人工智能在结膜炎研究中的应用：通过幻觉率分析评估ChatGPT和百川智能在病因、干预措施及引用完整性方面的表现

AI in conjunctivitis research: assessing ChatGPT and DeepSeek for etiology, intervention, and citation integrity via hallucination rate analysis.

作者信息

Hasnain Muhammad, Aurangzeb Khursheed, Alhussein Musaed, Ghani Imran, Mahmood Muhammad Hamza

机构信息

Department of Computer Science, Lahore Leads University, Lahore, Pakistan.

Department of Computer Engineering, College of Computer and Information Sciences, King Saud University, Riyadh, Saudi Arabia.

出版信息

Front Artif Intell. 2025 Aug 20;8:1579375. doi: 10.3389/frai.2025.1579375. eCollection 2025.

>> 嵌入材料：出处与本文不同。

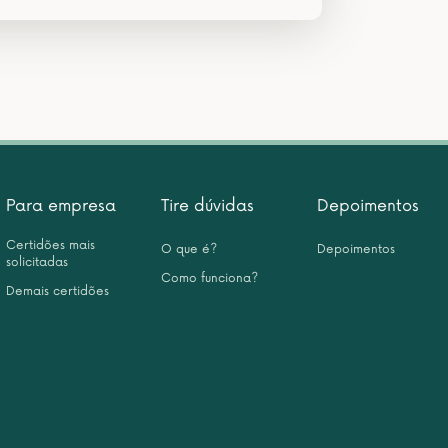
Para empresa
Tire dúvidas
Depoimentos
Certidões mais
O que é?
Depoimentos
solicitadas
Como funciona?
Demais certidões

DOI:10.3389/frai.2025.1579375

PMID:40910118

原文链接:https://pmc.ncbi.nlm.nih.gov/articles/PMC12405273/

Abstract

INTRODUCTION

The advent of large language models and their applications have gained significant attention due to their strengths in natural language processing.

METHODS

In this study, ChatGPT and DeepSeek are utilized as AI models to assist in diagnosis based on the responses generated to clinical questions. Furthermore, ChatGPT, Claude, and DeepSeek are used to analyze images to assess their potential diagnostic capabilities, applying the various sensitivity analyses described. We employ prompt engineering techniques and evaluate their abilities to generate high quality responses. We propose several prompts and use them to answer important information on conjunctivitis.

RESULTS

Our findings show that DeepSeek excels in offering precise and comprehensive information on specific topics related to conjunctivitis. DeepSeek provides detailed explanations and in depth medical insights. In contrast, the ChatGPT model provides generalized public information on the infection, which makes it more suitable for broader and less technical discussions. In this study, DeepSeek achieved a better performance with a 7% hallucination rate compared to ChatGPT's 13%. Claude demonstrated perfect 100% accuracy in binary classification, significantly outperforming ChatGPT's 62.5% accuracy.

DISCUSSION

DeepSeek showed limited performance in understanding images dataset on conjunctivitis. This comparative analysis serves as an insightful reference for scholars and health professionals applying these models in varying medical contexts.

摘要

引言

大语言模型的出现及其应用因其在自然语言处理方面的优势而备受关注。

方法

在本研究中，ChatGPT和DeepSeek被用作人工智能模型，根据对临床问题的回答来辅助诊断。此外，ChatGPT、Claude和DeepSeek被用于分析图像，以评估它们的潜在诊断能力，并应用所描述的各种敏感性分析。我们采用提示工程技术并评估它们生成高质量回答的能力。我们提出了几个提示，并使用它们来回答关于结膜炎的重要信息。

结果

我们的研究结果表明，DeepSeek在提供与结膜炎相关的特定主题的精确和全面信息方面表现出色。DeepSeek提供详细的解释和深入的医学见解。相比之下，ChatGPT模型提供关于该感染的一般性公共信息，这使其更适合进行更广泛且技术含量较低的讨论。在本研究中，DeepSeek的幻觉率为7%，表现优于ChatGPT的13%。Claude在二分类中表现出100%的完美准确率，显著优于ChatGPT的62.5%的准确率。